First off ditch the *Wildrose video* it was given to me I watched it twice, first time with a closed mind, second time I really tried to find something good about it but failed, couldn't even bring myself to give it to anyone else, ended up throwing it in the trash. I slip a choker (never really choked one with it) on around 12 weeks and let them wear it and drag a short rope around with it, never hurt one and wouldn't want to wait untill they were 5 or 6 monthes old to do it.

Most of the advice given kind of throws the HILLMAN puppy program out the window..... Too Bad


----------



## 1tulip (Oct 22, 2009)

alynn said:


> I teach the commands first using food. After the dog knows the commands and becomes a handful (depends on the dog when this happens) I I use a prong. They do less damage & require less leash pressure.


Agree! 

Why enforce a command that a 70 day old pup doesn't understand?

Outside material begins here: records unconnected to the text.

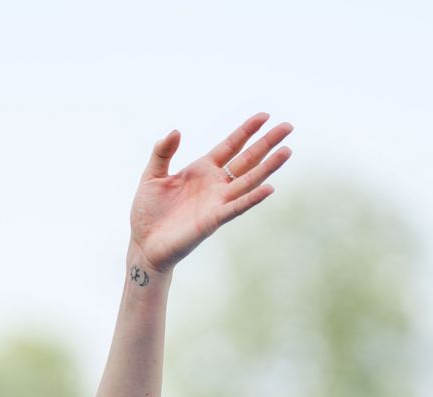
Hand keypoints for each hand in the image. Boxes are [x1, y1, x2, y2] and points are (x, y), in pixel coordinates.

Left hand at [129, 112, 292, 274]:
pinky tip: (269, 188)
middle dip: (267, 143)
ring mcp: (217, 201)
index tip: (265, 116)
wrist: (144, 243)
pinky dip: (252, 198)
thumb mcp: (152, 175)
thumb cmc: (148, 211)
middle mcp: (215, 184)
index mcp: (203, 169)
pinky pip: (236, 207)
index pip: (231, 145)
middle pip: (247, 159)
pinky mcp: (213, 220)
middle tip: (288, 126)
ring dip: (268, 167)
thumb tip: (175, 131)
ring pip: (248, 180)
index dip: (247, 130)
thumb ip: (163, 152)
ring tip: (287, 151)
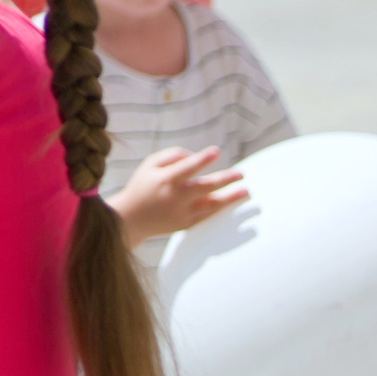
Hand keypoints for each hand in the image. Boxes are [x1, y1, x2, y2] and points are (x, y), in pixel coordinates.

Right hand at [112, 146, 247, 243]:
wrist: (130, 219)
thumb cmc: (141, 186)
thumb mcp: (149, 165)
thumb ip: (172, 156)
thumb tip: (195, 156)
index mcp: (166, 179)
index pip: (188, 166)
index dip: (203, 158)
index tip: (216, 151)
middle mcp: (176, 196)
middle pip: (206, 186)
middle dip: (226, 179)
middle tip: (242, 173)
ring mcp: (182, 212)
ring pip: (212, 204)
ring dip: (231, 198)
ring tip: (246, 191)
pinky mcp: (186, 224)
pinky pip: (207, 216)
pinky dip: (220, 209)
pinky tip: (230, 203)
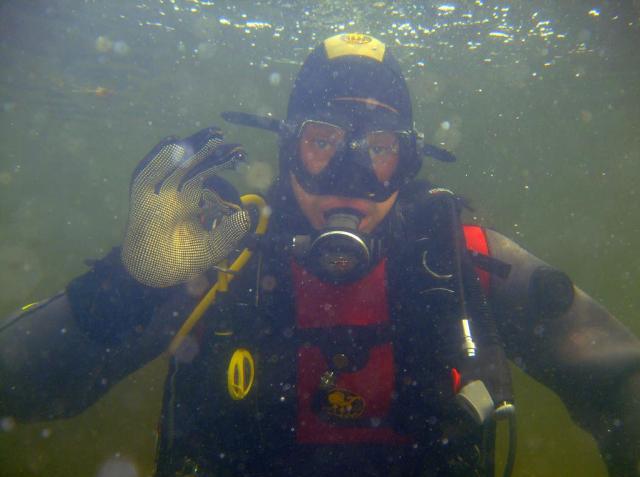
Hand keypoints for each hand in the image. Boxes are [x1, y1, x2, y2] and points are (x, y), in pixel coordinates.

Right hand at [122, 127, 250, 286]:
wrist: (156, 275)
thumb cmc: (183, 259)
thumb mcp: (214, 246)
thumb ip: (230, 232)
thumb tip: (249, 215)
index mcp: (190, 199)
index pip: (206, 172)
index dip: (220, 161)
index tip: (239, 152)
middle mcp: (174, 192)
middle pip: (191, 163)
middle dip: (207, 149)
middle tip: (225, 136)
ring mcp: (157, 194)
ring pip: (172, 164)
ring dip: (189, 149)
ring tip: (209, 137)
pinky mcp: (141, 201)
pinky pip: (146, 176)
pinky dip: (158, 161)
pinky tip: (173, 146)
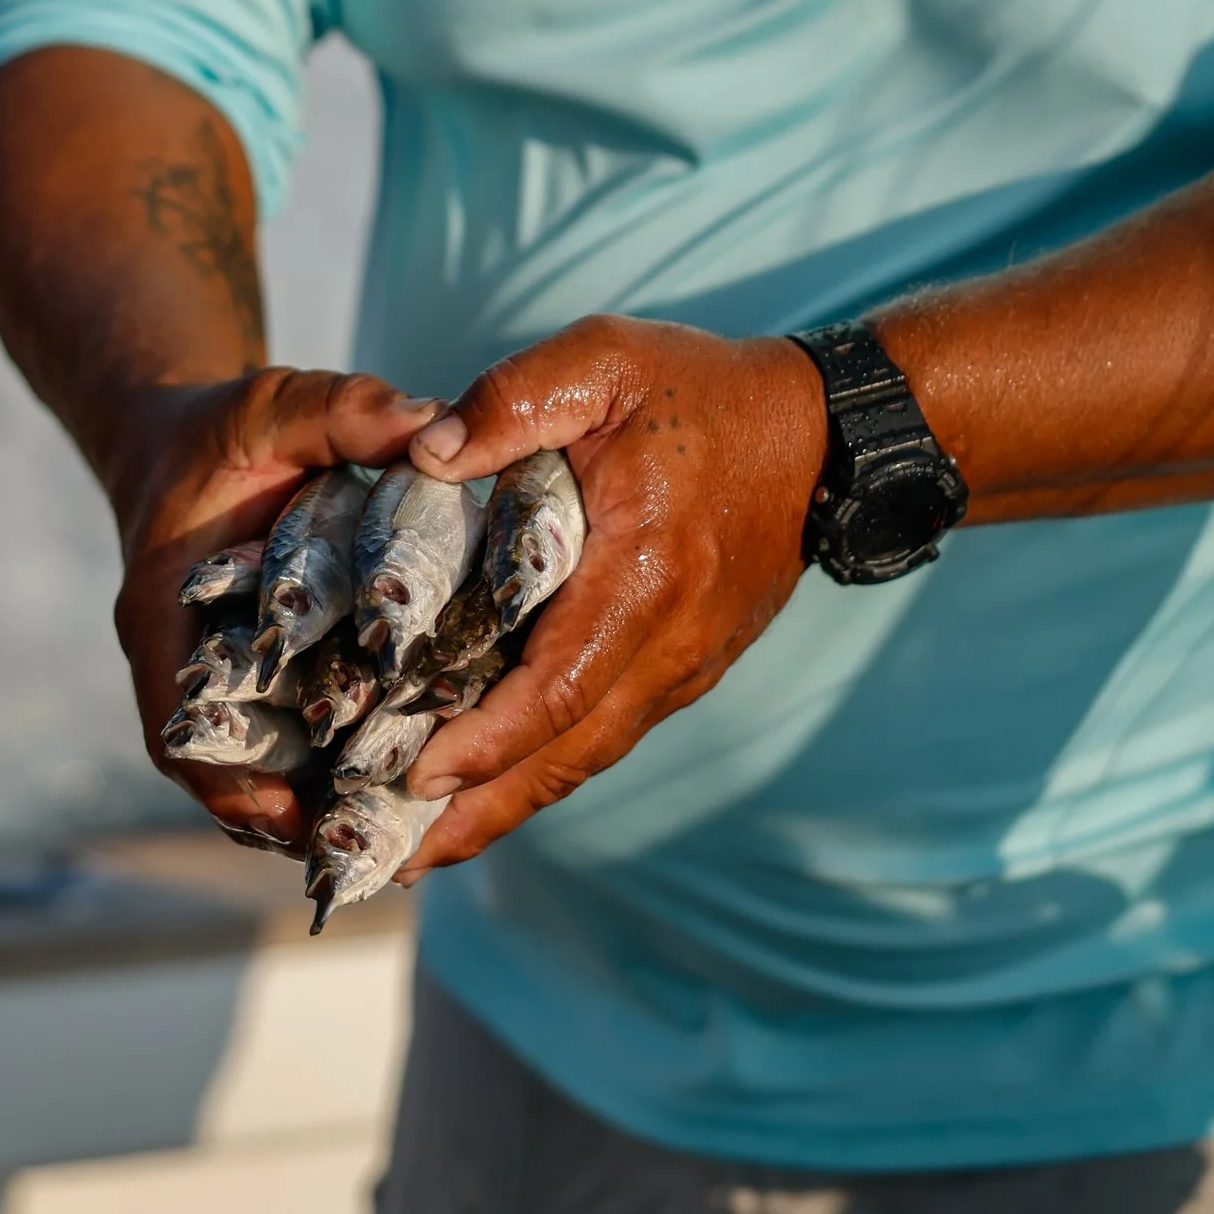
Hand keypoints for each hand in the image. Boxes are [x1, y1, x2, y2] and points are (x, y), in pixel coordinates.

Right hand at [114, 368, 439, 849]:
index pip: (179, 726)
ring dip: (325, 805)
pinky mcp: (263, 680)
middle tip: (382, 848)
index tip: (301, 821)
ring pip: (262, 770)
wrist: (187, 438)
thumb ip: (344, 412)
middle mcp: (185, 660)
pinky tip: (412, 784)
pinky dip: (338, 769)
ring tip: (408, 838)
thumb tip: (431, 429)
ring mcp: (222, 678)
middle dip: (299, 817)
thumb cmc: (226, 425)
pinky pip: (293, 742)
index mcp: (162, 611)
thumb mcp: (277, 402)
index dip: (233, 786)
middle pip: (228, 772)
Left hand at [399, 318, 826, 875]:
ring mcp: (684, 664)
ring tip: (421, 848)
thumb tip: (421, 456)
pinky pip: (608, 733)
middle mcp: (670, 642)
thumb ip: (510, 400)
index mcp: (644, 573)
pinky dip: (545, 769)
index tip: (416, 775)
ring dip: (507, 805)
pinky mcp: (686, 667)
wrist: (821, 433)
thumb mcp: (602, 360)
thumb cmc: (700, 390)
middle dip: (480, 810)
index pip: (562, 686)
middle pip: (569, 753)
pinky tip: (490, 787)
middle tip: (391, 854)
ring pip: (588, 756)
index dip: (488, 740)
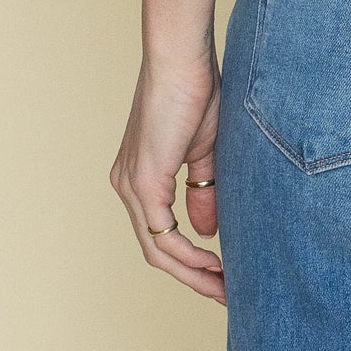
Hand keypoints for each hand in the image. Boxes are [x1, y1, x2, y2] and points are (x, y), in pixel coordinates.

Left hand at [109, 50, 226, 303]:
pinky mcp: (143, 182)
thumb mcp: (203, 150)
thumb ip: (202, 190)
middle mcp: (127, 185)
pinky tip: (212, 261)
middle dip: (191, 275)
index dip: (189, 258)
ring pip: (156, 248)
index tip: (221, 271)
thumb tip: (205, 229)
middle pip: (155, 249)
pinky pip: (162, 234)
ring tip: (223, 286)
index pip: (159, 231)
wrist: (182, 58)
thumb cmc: (195, 89)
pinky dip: (188, 253)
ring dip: (192, 272)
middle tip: (224, 292)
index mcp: (138, 175)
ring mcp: (131, 186)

Obedience has to be about learning the language and all fun and happy at first. 

At some time in the future (not too long from now) you can begin to show pup that commands are not suggestions. 

And the prong is much safer than the choke chain.


----------



## Howard N (Jan 3, 2003)

> Quote:
> Originally Posted by alynn
> I teach the commands first using food. After the dog knows the commands and becomes a handful (depends on the dog when this happens) I I use a prong. They do less damage & require less leash pressure.
> 
> ...


Threegree.


----------